### GIVEN PROBLEM A
List every line of the records that contains the word "label", matching case exactly.

begin PROVIDED TEXT

For me, this pragmatic approach raises the question: what specific lines of inquiry do vocabularies of empire open up for historians of the U.S. in the world? What significant realities do they draw our attention to, that other concepts do not? Or, to put it more critically, what realities did the historical marginalization of these concepts make it more difficult to register? Exploring this question—empire concepts’ affordances—was one of the driving motives of my original essay, and while I was aware of some of them at the time I wrote it, others have become clearer to me since. In brief, empire concepts help displace technocratic, managerial, apologetic, and mystifying concepts and frameworks, more or less organic to imperial power, which many historians have used and to which their work has fallen prey. They promote anti-exceptionalist approaches to any state's power and presence in wider worlds. They foreground historically deep and ongoing relations of geopolitical inequality and domination between polities, countering ideologies that conflate sovereign equality with global justice. Empire concepts have the capacity to call attention to unequal, power-laden, global connectivities, as sharply distinguished from the terms offered by liberal internationalism and neoliberal cosmopolitanism.

end PROVIDED TEXT
begin DATASET ROWS

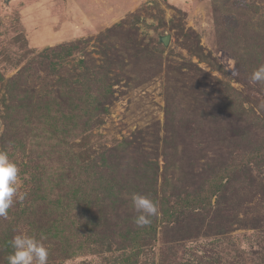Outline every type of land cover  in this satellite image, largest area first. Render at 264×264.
Wrapping results in <instances>:
<instances>
[{
  "label": "rangeland",
  "instance_id": "obj_1",
  "mask_svg": "<svg viewBox=\"0 0 264 264\" xmlns=\"http://www.w3.org/2000/svg\"><path fill=\"white\" fill-rule=\"evenodd\" d=\"M262 64L264 0H0V264H264Z\"/></svg>",
  "mask_w": 264,
  "mask_h": 264
},
{
  "label": "clouds",
  "instance_id": "obj_2",
  "mask_svg": "<svg viewBox=\"0 0 264 264\" xmlns=\"http://www.w3.org/2000/svg\"><path fill=\"white\" fill-rule=\"evenodd\" d=\"M249 84L264 85V64L254 69ZM19 168L10 159L6 149H0V217L7 218L18 194ZM131 208L136 213L133 223L143 228L152 223L159 214L158 204L148 196L132 193ZM12 253L7 256L8 264H48L49 250L34 235L17 234L9 241Z\"/></svg>",
  "mask_w": 264,
  "mask_h": 264
},
{
  "label": "trees",
  "instance_id": "obj_3",
  "mask_svg": "<svg viewBox=\"0 0 264 264\" xmlns=\"http://www.w3.org/2000/svg\"><path fill=\"white\" fill-rule=\"evenodd\" d=\"M38 117H45V116H38ZM75 162V161H74ZM59 166L60 167H58V168H55L56 169V171L58 172V176L59 177H62L63 176V173H65V172H67V170L69 171L68 172V174H67V177H65V180H64V182H68V181H70V180H72V175H71V171H70V168L68 167L67 169L65 168V166L64 165H62V164H59ZM35 180H39L38 178L37 179H35ZM73 181V180H72ZM112 209H114V207H111ZM99 214L101 215V214H103V212L102 211H100L99 210ZM98 218H100V217H98ZM151 225V224H150ZM150 225H148V226H150ZM108 241L110 242V240L109 239H107V240H103V242H105V243H103L105 246L106 245H108V247L110 246V244L111 243H108ZM127 263V262H126Z\"/></svg>",
  "mask_w": 264,
  "mask_h": 264
},
{
  "label": "water",
  "instance_id": "obj_4",
  "mask_svg": "<svg viewBox=\"0 0 264 264\" xmlns=\"http://www.w3.org/2000/svg\"><path fill=\"white\" fill-rule=\"evenodd\" d=\"M162 42L165 46H168L169 45V42H170V37L169 36H166L164 38H162Z\"/></svg>",
  "mask_w": 264,
  "mask_h": 264
}]
</instances>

end DATASET ROWS

### GIVEN PROBLEM B
According to the passage on empire concepts, what kinds of concepts and frameworks do empire concepts help displace?

### COMPLETE RESPONSE A
  "label": "rangeland",
  "label": "clouds",
  "label": "trees",
  "label": "water",

### COMPLETE RESPONSE B
Technocratic, managerial, apologetic, and mystifying concepts and frameworks.